I am an evidential spiritualist. I define beliefs about the nature of reality from the spiritual wisdom contained with the incredible wealth of personal spiritual experiences shared by thousands of people who have touched the spirit world in some way. I listen to the messages of those who have had a near-death experience, or the sage words of the dying as they begin to see the light. I listen to the whispers of my guides, and find inspiration in both the prophets of old and the channeled teachings of the modern world. I work hard to apply these teachings to my life, and fail often. I can be stubborn, prideful, arrogant, selfish and dour. But my spirituality has also taught me to keep working at it because I know I will eventually sit in judgement of my own behavior and answer for my actions.
How many people will die today with no belief in an afterlife and wake up in a world that looks identical to the one they left? How much time wasted living in illusion while guides attempt to school them in all of the basic spirituality that was so widely available while on earth? How many sad, angry people will suffer in self-made hells because they never learned to let go of the fear and anger while alive? Religion is dying in the west and it is a process that may irreversible. However, it is up to us to ensure that spirituality doesn’t die with it.
Many non-religious or formerly religious people are beginning to search out the incredible evidence of life after death and are discovering a new kind of spirituality with it. The problem is, the vast majority of people who have an NDE or an after-death communication, or witness a deathbed vision don’t share their experience out of fear that they will be labeled ‘crazy’ or ‘delusional’. There are things you can do to combat the pervasive spiritual apathy taking over the world. If you have had a spiritual experience that has touched your life, share it. Or, share a book that has opened your eyes to the reality of life after death. Many people may not realize that a strong, vital spirituality can be had without being a part of an organized religion. Secondly, live your own spirituality fearlessly. Engage in conversation when you can. Don’t push if rebuffed; we are not evangelists. On the other hand, don’t shy away from someone who seems interested.
Ultimately, the spiritual path must be sought. One cannot be dragged to it, or forced into belief. As religion wanes, we can fill the gap by finding courage to promote truth and fight against fraud or exploitation. We can shepherd those who are newly awakened to spiritual belief and inspire them with our kindness, generosity and peace. We ourselves can remain open-minded to any spiritual truth that comes our way, and be open to the many different ways people choose to express it -whether that is through religion, spirituality, or through secular paths of service and generosity.

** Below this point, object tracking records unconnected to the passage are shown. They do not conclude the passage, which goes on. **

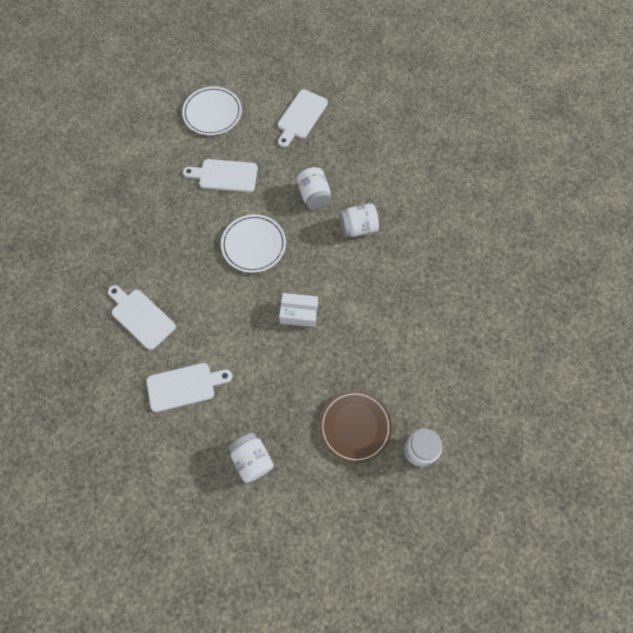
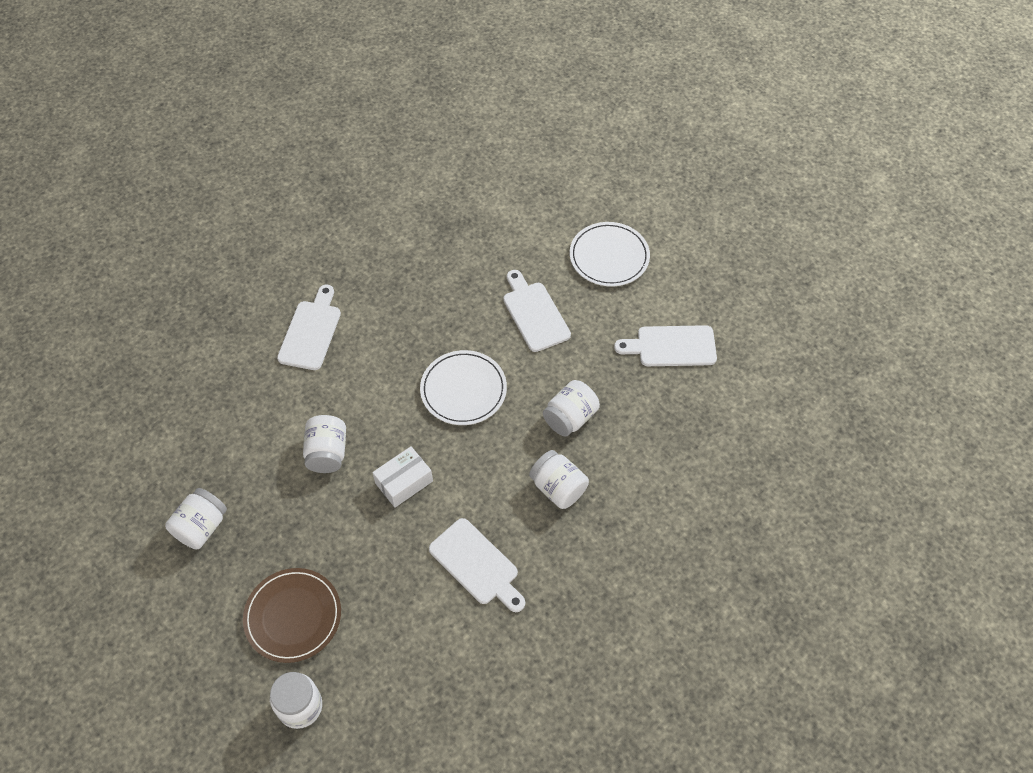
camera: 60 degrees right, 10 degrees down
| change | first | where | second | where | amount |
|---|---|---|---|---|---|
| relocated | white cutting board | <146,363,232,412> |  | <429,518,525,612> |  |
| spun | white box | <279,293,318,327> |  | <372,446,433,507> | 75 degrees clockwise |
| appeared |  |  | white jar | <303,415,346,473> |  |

Finding Jane Robert’s channeled Seth Books are what inspired me to find spirituality again after a time of dark atheism and anger toward my former religion. Therefore, I will end with one of my very favorite Seth quotes:
“Organize your reality according to your playfulness, according to your dreams, according to your joy, according to your hopes. And then you can help those who organize their realities according to their fears.”